* Required work: Copy out the rows below, putting "den 12" everywhere "12. den" appears and leaving the rest untouched.

* Records supplied:
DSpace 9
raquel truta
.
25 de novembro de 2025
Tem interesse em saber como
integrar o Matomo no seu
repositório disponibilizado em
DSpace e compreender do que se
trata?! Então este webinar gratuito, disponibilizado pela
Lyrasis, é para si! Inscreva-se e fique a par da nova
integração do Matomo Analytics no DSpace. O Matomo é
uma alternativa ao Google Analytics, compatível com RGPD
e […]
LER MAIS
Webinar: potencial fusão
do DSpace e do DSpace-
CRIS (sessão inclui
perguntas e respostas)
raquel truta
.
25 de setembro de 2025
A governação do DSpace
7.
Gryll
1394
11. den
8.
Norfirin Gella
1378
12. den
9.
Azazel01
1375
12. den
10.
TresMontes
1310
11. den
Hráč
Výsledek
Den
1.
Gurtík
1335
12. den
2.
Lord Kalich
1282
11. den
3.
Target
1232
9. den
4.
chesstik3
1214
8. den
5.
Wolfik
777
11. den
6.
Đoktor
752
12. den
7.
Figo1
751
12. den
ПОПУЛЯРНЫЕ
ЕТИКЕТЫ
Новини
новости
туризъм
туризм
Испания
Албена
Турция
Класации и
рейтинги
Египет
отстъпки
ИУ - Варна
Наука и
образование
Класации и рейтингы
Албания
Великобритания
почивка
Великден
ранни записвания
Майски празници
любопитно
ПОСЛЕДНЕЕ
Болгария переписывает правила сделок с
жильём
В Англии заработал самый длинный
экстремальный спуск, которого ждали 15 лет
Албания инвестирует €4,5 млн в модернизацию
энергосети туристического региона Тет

* Answer box:
DSpace 9
raquel truta
.
25 de novembro de 2025
Tem interesse em saber como
integrar o Matomo no seu
repositório disponibilizado em
DSpace e compreender do que se
trata?! Então este webinar gratuito, disponibilizado pela
Lyrasis, é para si! Inscreva-se e fique a par da nova
integração do Matomo Analytics no DSpace. O Matomo é
uma alternativa ao Google Analytics, compatível com RGPD
e […]
LER MAIS
Webinar: potencial fusão
do DSpace e do DSpace-
CRIS (sessão inclui
perguntas e respostas)
raquel truta
.
25 de setembro de 2025
A governação do DSpace
7.
Gryll
1394
11. den
8.
Norfirin Gella
1378
den 12
9.
Azazel01
1375
den 12
10.
TresMontes
1310
11. den
Hráč
Výsledek
Den
1.
Gurtík
1335
den 12
2.
Lord Kalich
1282
11. den
3.
Target
1232
9. den
4.
chesstik3
1214
8. den
5.
Wolfik
777
11. den
6.
Đoktor
752
den 12
7.
Figo1
751
den 12
ПОПУЛЯРНЫЕ
ЕТИКЕТЫ
Новини
новости
туризъм
туризм
Испания
Албена
Турция
Класации и
рейтинги
Египет
отстъпки
ИУ - Варна
Наука и
образование
Класации и рейтингы
Албания
Великобритания
почивка
Великден
ранни записвания
Майски празници
любопитно
ПОСЛЕДНЕЕ
Болгария переписывает правила сделок с
жильём
В Англии заработал самый длинный
экстремальный спуск, которого ждали 15 лет
Албания инвестирует €4,5 млн в модернизацию
энергосети туристического региона Тет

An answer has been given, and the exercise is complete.